ICLU Cooperating Attorney Philip Mears will try the case. He is the father of S&B Editor-in-Chief Katie Mears ’03, and learned of the case through an S&B article on the issue.

The ICLU believes it has a strong precedent on its side. Thirty years ago, in State v. Kool (1973), the Iowa Supreme Court ruled that hanging a flag upside-down as a form of protest was constitutionally protected speech, and not punishable under 718A.1, the law now in question.

That ruling, however, did not take the statute off the books, as the present suit seeks to do.

Also, in the more famous Texas v. Johnson, (1989), the United States Supreme Court held that burning the flag as a form of protest was also protected as symbolic speech under the First Amendment. The ICLU argues that these two cases make it clear that the Constitution protects the desecration or misuse of the flag as political expression.

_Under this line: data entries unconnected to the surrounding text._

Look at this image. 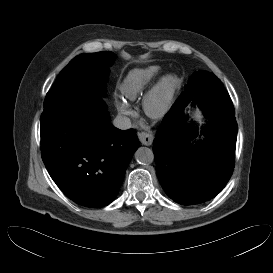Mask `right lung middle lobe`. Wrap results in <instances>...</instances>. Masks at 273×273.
Listing matches in <instances>:
<instances>
[{
	"mask_svg": "<svg viewBox=\"0 0 273 273\" xmlns=\"http://www.w3.org/2000/svg\"><path fill=\"white\" fill-rule=\"evenodd\" d=\"M114 59L115 54L110 51L83 53L73 58L47 93L44 107L58 98L78 91H90L105 96L109 66Z\"/></svg>",
	"mask_w": 273,
	"mask_h": 273,
	"instance_id": "dd1d6c3e",
	"label": "right lung middle lobe"
}]
</instances>
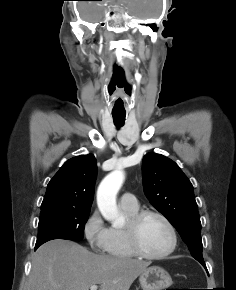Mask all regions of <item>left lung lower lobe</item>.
<instances>
[{"label":"left lung lower lobe","mask_w":236,"mask_h":290,"mask_svg":"<svg viewBox=\"0 0 236 290\" xmlns=\"http://www.w3.org/2000/svg\"><path fill=\"white\" fill-rule=\"evenodd\" d=\"M201 264L205 267V263L202 262Z\"/></svg>","instance_id":"left-lung-lower-lobe-1"}]
</instances>
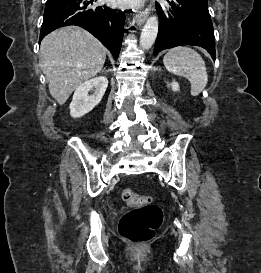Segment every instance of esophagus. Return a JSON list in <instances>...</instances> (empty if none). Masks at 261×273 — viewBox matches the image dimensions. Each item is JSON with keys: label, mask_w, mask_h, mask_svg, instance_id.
<instances>
[{"label": "esophagus", "mask_w": 261, "mask_h": 273, "mask_svg": "<svg viewBox=\"0 0 261 273\" xmlns=\"http://www.w3.org/2000/svg\"><path fill=\"white\" fill-rule=\"evenodd\" d=\"M147 19L146 13H138L135 15V20L137 25H142Z\"/></svg>", "instance_id": "34e87169"}]
</instances>
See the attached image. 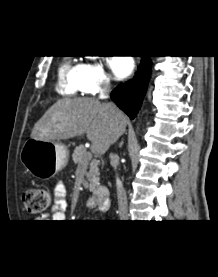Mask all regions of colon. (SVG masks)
<instances>
[{"label": "colon", "mask_w": 218, "mask_h": 277, "mask_svg": "<svg viewBox=\"0 0 218 277\" xmlns=\"http://www.w3.org/2000/svg\"><path fill=\"white\" fill-rule=\"evenodd\" d=\"M22 201L30 214H41L49 207L50 192L45 188H29L23 193Z\"/></svg>", "instance_id": "5ec220e1"}]
</instances>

Though several student political groups initially discussed getting people together to desecrate the flag in protest of the law, Díaz and Bohman, at the request of the ICLU, decided not to engage in any such civil disobedience.

According to Bohman, the Radical Students Collective did want to stage some sort of demonstration, but he and Díaz “told them we weren’t going to participate in that,” because, for financial reasons, the ICLU did not want a criminal trial.

In a lawsuit like the current suit, where the plaintiff is suing the government because it believes a law is unfair, the plaintiff, if victorious, can request reimbursement for legal fees from the government. In a criminal trial, however, such is not the case.